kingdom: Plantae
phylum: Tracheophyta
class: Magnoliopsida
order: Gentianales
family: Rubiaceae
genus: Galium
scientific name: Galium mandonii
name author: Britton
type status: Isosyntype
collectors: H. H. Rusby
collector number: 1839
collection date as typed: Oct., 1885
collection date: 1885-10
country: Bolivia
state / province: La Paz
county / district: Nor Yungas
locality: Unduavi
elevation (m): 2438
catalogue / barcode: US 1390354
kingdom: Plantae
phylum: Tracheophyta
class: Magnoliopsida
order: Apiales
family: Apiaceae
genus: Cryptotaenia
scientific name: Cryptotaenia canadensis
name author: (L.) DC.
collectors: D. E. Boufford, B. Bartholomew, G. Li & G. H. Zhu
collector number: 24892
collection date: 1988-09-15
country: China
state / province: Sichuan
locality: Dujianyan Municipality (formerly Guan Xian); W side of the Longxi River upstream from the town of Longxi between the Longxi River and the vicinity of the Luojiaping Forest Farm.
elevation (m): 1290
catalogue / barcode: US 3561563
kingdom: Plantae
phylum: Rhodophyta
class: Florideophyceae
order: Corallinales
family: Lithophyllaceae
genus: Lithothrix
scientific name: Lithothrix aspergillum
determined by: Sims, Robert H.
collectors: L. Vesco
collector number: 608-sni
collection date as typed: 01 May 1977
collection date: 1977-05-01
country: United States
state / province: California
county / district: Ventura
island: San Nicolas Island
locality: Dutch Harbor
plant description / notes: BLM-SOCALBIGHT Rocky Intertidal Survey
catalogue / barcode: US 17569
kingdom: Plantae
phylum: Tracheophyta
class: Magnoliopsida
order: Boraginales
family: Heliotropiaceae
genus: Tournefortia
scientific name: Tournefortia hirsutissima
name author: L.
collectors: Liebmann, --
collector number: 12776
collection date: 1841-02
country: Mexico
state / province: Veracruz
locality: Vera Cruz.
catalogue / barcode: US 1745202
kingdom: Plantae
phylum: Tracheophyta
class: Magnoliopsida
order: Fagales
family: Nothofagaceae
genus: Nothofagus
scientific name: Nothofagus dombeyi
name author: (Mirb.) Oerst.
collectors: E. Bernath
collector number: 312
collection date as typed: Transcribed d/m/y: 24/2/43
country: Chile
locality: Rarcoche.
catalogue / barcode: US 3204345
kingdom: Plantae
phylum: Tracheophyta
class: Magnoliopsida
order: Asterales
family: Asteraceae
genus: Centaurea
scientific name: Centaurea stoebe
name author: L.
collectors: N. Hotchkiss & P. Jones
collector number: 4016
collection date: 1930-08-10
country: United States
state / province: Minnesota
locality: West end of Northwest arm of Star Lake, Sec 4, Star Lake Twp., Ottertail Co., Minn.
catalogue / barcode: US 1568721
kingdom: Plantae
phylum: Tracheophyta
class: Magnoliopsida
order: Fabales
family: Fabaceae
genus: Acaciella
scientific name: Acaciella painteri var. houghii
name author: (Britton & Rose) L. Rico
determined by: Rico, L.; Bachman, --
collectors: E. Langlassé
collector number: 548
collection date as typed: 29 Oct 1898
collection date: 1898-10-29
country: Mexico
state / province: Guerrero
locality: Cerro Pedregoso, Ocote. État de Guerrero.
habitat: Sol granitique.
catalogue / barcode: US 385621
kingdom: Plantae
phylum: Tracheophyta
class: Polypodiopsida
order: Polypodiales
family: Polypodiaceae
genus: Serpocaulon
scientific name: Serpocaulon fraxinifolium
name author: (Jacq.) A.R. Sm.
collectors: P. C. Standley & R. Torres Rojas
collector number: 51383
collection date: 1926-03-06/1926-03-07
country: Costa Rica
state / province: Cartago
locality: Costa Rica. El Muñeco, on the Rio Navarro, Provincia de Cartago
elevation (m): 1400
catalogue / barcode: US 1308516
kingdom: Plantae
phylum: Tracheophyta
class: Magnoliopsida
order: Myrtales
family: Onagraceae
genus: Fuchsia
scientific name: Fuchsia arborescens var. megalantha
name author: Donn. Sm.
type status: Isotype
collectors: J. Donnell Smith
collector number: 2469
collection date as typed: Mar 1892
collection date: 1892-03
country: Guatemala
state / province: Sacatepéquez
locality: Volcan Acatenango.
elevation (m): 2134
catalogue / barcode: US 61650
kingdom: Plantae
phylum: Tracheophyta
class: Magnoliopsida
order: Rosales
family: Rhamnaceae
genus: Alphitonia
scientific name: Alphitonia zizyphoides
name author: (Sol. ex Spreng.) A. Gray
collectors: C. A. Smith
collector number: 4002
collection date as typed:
○ ○ ○ ○
#### [Task description]
Could you give these lines again, switching "locality" to "site" wherever it occurs and leaving everything else unchanged?

#### [Result for this exercise]
kingdom: Plantae
phylum: Tracheophyta
class: Magnoliopsida
order: Gentianales
family: Rubiaceae
genus: Galium
scientific name: Galium mandonii
name author: Britton
type status: Isosyntype
collectors: H. H. Rusby
collector number: 1839
collection date as typed: Oct., 1885
collection date: 1885-10
country: Bolivia
state / province: La Paz
county / district: Nor Yungas
site: Unduavi
elevation (m): 2438
catalogue / barcode: US 1390354
kingdom: Plantae
phylum: Tracheophyta
class: Magnoliopsida
order: Apiales
family: Apiaceae
genus: Cryptotaenia
scientific name: Cryptotaenia canadensis
name author: (L.) DC.
collectors: D. E. Boufford, B. Bartholomew, G. Li & G. H. Zhu
collector number: 24892
collection date: 1988-09-15
country: China
state / province: Sichuan
site: Dujianyan Municipality (formerly Guan Xian); W side of the Longxi River upstream from the town of Longxi between the Longxi River and the vicinity of the Luojiaping Forest Farm.
elevation (m): 1290
catalogue / barcode: US 3561563
kingdom: Plantae
phylum: Rhodophyta
class: Florideophyceae
order: Corallinales
family: Lithophyllaceae
genus: Lithothrix
scientific name: Lithothrix aspergillum
determined by: Sims, Robert H.
collectors: L. Vesco
collector number: 608-sni
collection date as typed: 01 May 1977
collection date: 1977-05-01
country: United States
state / province: California
county / district: Ventura
island: San Nicolas Island
site: Dutch Harbor
plant description / notes: BLM-SOCALBIGHT Rocky Intertidal Survey
catalogue / barcode: US 17569
kingdom: Plantae
phylum: Tracheophyta
class: Magnoliopsida
order: Boraginales
family: Heliotropiaceae
genus: Tournefortia
scientific name: Tournefortia hirsutissima
name author: L.
collectors: Liebmann, --
collector number: 12776
collection date: 1841-02
country: Mexico
state / province: Veracruz
site: Vera Cruz.
catalogue / barcode: US 1745202
kingdom: Plantae
phylum: Tracheophyta
class: Magnoliopsida
order: Fagales
family: Nothofagaceae
genus: Nothofagus
scientific name: Nothofagus dombeyi
name author: (Mirb.) Oerst.
collectors: E. Bernath
collector number: 312
collection date as typed: Transcribed d/m/y: 24/2/43
country: Chile
site: Rarcoche.
catalogue / barcode: US 3204345
kingdom: Plantae
phylum: Tracheophyta
class: Magnoliopsida
order: Asterales
family: Asteraceae
genus: Centaurea
scientific name: Centaurea stoebe
name author: L.
collectors: N. Hotchkiss & P. Jones
collector number: 4016
collection date: 1930-08-10
country: United States
state / province: Minnesota
site: West end of Northwest arm of Star Lake, Sec 4, Star Lake Twp., Ottertail Co., Minn.
catalogue / barcode: US 1568721
kingdom: Plantae
phylum: Tracheophyta
class: Magnoliopsida
order: Fabales
family: Fabaceae
genus: Acaciella
scientific name: Acaciella painteri var. houghii
name author: (Britton & Rose) L. Rico
determined by: Rico, L.; Bachman, --
collectors: E. Langlassé
collector number: 548
collection date as typed: 29 Oct 1898
collection date: 1898-10-29
country: Mexico
state / province: Guerrero
site: Cerro Pedregoso, Ocote. État de Guerrero.
habitat: Sol granitique.
catalogue / barcode: US 385621
kingdom: Plantae
phylum: Tracheophyta
class: Polypodiopsida
order: Polypodiales
family: Polypodiaceae
genus: Serpocaulon
scientific name: Serpocaulon fraxinifolium
name author: (Jacq.) A.R. Sm.
collectors: P. C. Standley & R. Torres Rojas
collector number: 51383
collection date: 1926-03-06/1926-03-07
country: Costa Rica
state / province: Cartago
site: Costa Rica. El Muñeco, on the Rio Navarro, Provincia de Cartago
elevation (m): 1400
catalogue / barcode: US 1308516
kingdom: Plantae
phylum: Tracheophyta
class: Magnoliopsida
order: Myrtales
family: Onagraceae
genus: Fuchsia
scientific name: Fuchsia arborescens var. megalantha
name author: Donn. Sm.
type status: Isotype
collectors: J. Donnell Smith
collector number: 2469
collection date as typed: Mar 1892
collection date: 1892-03
country: Guatemala
state / province: Sacatepéquez
site: Volcan Acatenango.
elevation (m): 2134
catalogue / barcode: US 61650
kingdom: Plantae
phylum: Tracheophyta
class: Magnoliopsida
order: Rosales
family: Rhamnaceae
genus: Alphitonia
scientific name: Alphitonia zizyphoides
name author: (Sol. ex Spreng.) A. Gray
collectors: C. A. Smith
collector number: 4002
collection date as typed:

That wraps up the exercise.